:: Source data ::
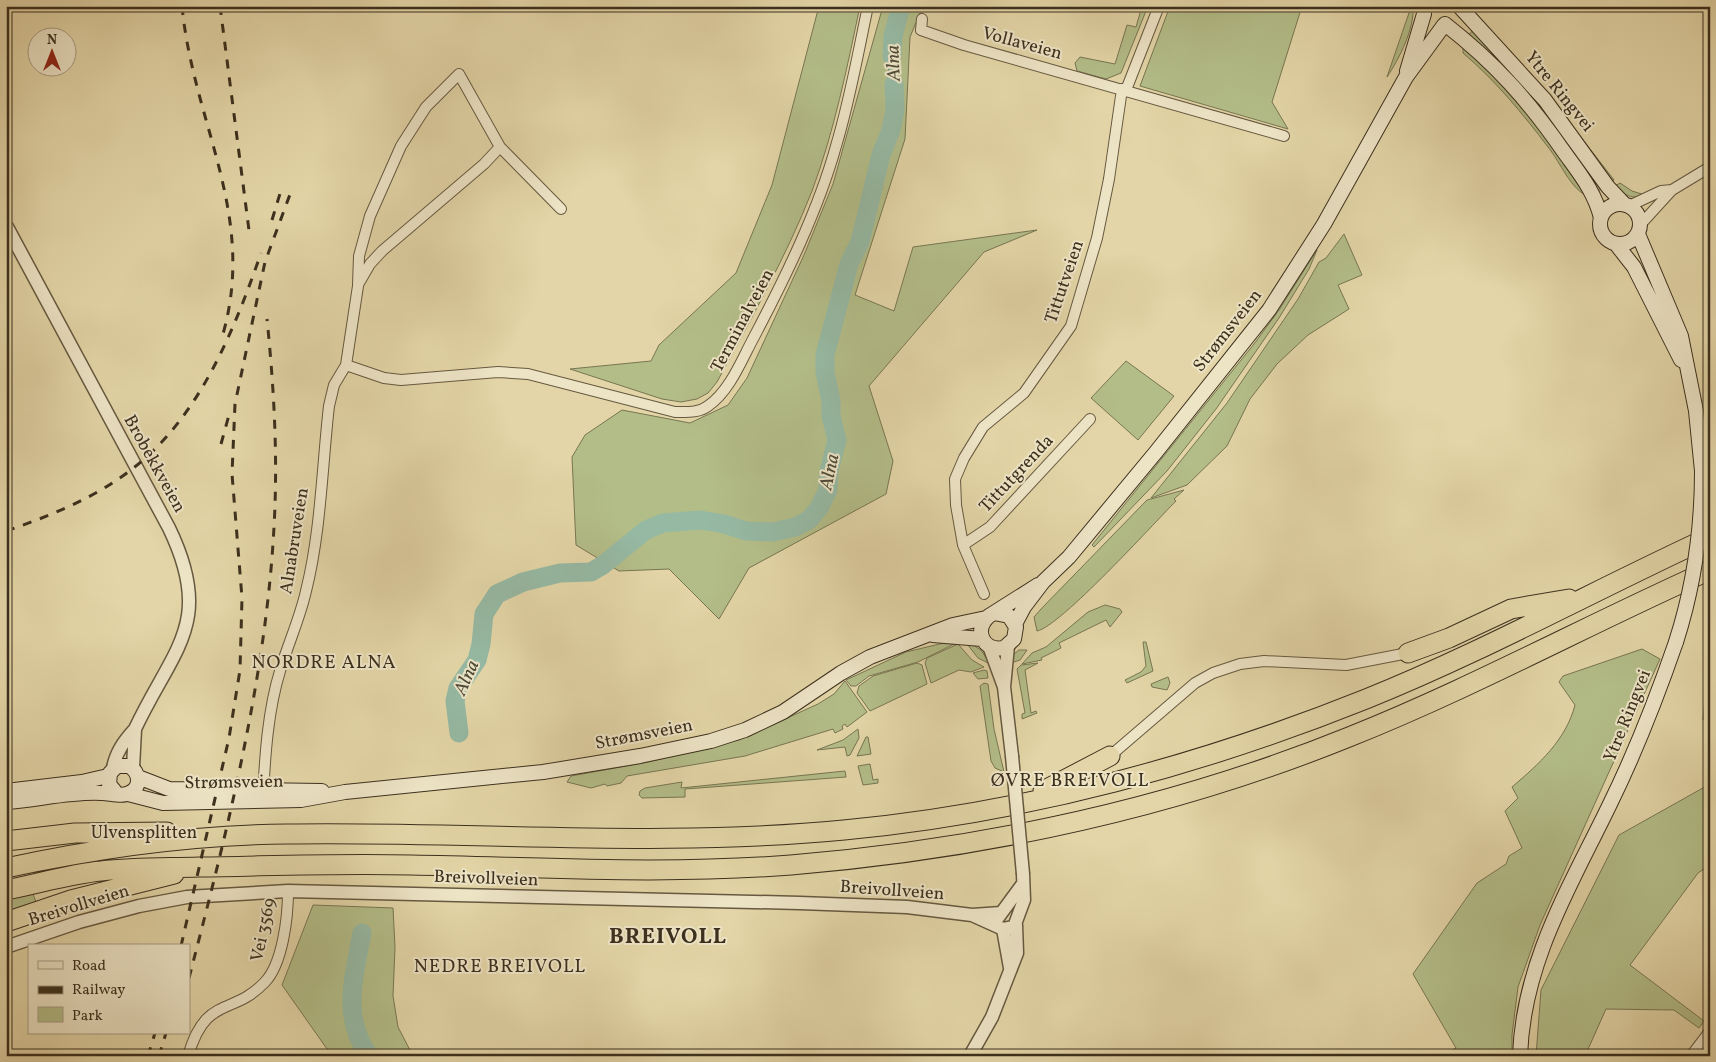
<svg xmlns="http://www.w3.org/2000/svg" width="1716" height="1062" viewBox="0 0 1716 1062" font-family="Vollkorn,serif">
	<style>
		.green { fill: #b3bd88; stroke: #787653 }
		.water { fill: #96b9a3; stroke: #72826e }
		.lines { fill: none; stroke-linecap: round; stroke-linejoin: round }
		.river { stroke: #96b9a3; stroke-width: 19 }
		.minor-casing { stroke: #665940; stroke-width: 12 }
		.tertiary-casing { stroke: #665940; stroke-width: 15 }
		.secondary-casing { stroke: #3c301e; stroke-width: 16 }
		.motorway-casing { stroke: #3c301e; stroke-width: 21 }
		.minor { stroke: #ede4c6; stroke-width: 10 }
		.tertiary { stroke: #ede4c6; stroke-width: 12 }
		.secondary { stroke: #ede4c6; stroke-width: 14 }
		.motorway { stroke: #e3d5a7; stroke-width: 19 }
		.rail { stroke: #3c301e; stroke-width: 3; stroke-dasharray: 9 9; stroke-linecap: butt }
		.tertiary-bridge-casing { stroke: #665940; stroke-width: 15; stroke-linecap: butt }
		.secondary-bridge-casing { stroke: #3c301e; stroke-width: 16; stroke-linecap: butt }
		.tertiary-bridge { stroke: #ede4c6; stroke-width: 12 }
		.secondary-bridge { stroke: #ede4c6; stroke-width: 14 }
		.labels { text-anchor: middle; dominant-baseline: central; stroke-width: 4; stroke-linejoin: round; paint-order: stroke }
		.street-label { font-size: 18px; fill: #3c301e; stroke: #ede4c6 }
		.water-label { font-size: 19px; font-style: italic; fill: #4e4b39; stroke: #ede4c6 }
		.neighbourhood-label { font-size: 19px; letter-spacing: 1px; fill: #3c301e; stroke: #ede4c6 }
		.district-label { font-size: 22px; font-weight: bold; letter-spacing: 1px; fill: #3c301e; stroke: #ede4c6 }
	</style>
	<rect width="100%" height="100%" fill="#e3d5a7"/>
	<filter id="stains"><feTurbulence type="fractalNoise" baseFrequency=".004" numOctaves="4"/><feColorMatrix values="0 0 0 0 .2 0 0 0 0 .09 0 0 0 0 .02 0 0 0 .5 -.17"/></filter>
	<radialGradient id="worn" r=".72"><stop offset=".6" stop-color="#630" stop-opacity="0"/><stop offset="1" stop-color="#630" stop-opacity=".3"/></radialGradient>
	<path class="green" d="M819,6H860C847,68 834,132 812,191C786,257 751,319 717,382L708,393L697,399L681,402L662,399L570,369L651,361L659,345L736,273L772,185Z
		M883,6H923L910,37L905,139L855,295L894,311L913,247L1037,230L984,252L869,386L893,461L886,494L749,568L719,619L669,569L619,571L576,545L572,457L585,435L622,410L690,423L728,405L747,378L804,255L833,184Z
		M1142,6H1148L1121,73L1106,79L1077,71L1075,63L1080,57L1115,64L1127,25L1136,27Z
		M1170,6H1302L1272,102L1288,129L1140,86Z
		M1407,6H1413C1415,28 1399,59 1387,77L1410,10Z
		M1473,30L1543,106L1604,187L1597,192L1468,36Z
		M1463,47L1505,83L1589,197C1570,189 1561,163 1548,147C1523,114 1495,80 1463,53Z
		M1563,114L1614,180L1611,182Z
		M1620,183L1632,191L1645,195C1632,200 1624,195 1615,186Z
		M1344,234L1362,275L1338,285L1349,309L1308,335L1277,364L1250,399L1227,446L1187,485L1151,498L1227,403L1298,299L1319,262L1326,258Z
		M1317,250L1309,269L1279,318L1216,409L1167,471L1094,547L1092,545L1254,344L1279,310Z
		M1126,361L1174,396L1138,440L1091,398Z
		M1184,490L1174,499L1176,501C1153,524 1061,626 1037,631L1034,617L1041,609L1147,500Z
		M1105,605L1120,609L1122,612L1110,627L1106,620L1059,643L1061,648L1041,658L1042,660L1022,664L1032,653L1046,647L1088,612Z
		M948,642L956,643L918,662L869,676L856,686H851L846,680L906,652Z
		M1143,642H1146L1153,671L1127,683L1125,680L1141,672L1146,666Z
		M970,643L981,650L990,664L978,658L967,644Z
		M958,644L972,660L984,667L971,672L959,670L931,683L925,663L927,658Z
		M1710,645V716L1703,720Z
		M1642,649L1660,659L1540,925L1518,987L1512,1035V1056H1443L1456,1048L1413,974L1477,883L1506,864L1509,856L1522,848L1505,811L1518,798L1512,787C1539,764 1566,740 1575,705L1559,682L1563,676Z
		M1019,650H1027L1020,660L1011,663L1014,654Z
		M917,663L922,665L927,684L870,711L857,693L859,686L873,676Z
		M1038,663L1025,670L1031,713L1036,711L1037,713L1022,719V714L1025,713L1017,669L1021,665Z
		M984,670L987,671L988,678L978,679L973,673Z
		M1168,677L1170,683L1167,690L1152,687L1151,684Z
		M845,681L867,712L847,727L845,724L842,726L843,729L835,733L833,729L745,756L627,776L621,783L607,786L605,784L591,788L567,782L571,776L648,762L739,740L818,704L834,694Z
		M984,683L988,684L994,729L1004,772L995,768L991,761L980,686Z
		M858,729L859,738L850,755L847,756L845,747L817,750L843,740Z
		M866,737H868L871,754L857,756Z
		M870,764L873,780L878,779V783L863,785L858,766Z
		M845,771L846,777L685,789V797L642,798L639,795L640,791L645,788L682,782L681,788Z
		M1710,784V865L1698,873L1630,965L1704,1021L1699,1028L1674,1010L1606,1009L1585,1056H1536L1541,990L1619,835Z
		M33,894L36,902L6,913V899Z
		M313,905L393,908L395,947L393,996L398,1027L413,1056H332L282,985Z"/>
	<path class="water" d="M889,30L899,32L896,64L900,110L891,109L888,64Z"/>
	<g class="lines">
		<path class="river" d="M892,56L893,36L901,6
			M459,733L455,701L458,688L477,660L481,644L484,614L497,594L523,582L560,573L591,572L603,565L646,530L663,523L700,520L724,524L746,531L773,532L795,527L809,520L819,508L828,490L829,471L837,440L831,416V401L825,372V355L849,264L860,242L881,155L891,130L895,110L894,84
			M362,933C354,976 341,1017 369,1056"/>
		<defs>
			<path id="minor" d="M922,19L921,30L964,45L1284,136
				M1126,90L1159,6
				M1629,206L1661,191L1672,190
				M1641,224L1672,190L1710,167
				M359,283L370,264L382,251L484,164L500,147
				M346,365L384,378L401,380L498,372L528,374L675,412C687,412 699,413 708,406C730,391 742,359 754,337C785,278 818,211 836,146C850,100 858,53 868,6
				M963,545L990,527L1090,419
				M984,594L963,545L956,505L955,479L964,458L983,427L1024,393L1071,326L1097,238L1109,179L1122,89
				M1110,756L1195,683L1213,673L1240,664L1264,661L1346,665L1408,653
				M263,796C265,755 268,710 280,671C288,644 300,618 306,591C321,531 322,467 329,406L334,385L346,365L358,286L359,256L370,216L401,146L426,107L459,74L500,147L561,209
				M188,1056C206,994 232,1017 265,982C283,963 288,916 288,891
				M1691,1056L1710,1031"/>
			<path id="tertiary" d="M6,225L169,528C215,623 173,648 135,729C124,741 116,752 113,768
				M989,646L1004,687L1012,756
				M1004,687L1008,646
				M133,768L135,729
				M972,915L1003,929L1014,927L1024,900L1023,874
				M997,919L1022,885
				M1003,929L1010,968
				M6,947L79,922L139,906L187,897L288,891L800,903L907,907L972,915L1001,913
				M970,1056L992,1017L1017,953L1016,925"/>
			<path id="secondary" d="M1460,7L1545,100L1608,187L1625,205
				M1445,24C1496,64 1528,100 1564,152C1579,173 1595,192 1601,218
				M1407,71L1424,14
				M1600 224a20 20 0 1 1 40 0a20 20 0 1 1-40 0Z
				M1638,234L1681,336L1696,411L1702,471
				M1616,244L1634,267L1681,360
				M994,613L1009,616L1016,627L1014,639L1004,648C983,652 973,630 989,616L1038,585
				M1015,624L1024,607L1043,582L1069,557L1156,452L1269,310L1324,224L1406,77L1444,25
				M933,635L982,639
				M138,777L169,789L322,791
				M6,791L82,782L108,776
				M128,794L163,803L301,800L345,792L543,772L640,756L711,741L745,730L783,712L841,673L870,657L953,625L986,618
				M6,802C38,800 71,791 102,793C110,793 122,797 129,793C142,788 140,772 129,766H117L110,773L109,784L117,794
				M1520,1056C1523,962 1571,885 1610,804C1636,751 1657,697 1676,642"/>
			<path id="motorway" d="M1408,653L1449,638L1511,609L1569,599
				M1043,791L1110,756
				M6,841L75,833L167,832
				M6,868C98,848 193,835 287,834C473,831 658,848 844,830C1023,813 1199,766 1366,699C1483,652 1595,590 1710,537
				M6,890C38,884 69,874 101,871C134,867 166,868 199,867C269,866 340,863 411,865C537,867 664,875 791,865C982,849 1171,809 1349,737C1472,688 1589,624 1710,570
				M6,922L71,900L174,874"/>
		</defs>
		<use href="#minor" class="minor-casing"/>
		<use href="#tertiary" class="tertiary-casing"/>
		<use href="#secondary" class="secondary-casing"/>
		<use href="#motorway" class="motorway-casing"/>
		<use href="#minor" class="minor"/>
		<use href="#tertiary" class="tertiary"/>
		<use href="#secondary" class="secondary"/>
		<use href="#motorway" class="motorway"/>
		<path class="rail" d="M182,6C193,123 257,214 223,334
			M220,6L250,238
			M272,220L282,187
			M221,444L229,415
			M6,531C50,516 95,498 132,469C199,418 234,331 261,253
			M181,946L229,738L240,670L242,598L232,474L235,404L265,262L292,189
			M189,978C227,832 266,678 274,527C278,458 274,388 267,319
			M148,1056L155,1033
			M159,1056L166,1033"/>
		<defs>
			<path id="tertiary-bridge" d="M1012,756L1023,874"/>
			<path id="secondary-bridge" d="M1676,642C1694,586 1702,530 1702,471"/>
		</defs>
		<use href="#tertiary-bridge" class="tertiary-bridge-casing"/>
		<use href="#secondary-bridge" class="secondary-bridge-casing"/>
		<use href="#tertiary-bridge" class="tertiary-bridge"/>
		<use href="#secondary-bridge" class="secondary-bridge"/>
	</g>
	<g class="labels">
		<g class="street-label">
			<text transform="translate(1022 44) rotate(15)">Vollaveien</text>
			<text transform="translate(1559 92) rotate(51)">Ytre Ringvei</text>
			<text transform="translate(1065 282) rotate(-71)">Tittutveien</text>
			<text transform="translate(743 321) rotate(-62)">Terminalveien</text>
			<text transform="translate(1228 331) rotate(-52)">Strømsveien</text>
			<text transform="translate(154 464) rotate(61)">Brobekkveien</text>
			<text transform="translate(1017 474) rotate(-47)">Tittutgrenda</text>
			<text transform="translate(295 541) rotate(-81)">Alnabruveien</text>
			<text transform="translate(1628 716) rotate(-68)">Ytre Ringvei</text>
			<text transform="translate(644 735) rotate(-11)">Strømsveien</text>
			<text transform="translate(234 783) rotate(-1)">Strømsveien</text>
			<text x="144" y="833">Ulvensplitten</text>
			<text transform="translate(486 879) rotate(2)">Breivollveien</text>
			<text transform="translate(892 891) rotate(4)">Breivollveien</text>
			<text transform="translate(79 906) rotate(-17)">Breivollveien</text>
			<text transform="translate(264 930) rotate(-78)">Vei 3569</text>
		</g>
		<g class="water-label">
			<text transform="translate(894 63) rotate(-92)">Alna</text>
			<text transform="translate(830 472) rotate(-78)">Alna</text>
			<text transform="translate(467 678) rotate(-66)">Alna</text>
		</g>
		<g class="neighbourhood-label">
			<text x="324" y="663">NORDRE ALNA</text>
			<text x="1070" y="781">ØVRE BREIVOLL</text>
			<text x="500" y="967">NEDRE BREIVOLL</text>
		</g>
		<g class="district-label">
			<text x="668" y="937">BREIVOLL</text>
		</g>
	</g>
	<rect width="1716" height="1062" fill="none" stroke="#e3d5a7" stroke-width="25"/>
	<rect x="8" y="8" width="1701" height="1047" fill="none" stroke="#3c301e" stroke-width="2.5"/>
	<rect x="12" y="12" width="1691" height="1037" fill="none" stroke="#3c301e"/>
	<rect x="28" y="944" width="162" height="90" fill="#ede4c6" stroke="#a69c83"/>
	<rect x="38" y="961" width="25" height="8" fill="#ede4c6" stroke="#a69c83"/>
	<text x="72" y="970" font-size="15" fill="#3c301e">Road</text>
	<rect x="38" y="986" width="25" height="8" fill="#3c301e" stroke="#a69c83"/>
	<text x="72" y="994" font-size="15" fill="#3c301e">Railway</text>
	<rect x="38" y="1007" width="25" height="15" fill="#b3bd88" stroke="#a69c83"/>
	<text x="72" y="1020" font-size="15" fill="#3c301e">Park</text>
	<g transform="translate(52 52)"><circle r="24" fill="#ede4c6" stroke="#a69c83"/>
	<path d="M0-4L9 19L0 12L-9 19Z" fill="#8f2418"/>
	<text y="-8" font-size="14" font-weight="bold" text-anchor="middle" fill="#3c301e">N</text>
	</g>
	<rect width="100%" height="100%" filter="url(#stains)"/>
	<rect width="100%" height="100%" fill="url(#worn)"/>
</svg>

:: Instructions for the task ::
Scan the listing and copy every line where the string "worn" shows up.

:: Solution ::
	<radialGradient id="worn" r=".72"><stop offset=".6" stop-color="#630" stop-opacity="0"/><stop offset="1" stop-color="#630" stop-opacity=".3"/></radialGradient>
	<rect width="100%" height="100%" fill="url(#worn)"/>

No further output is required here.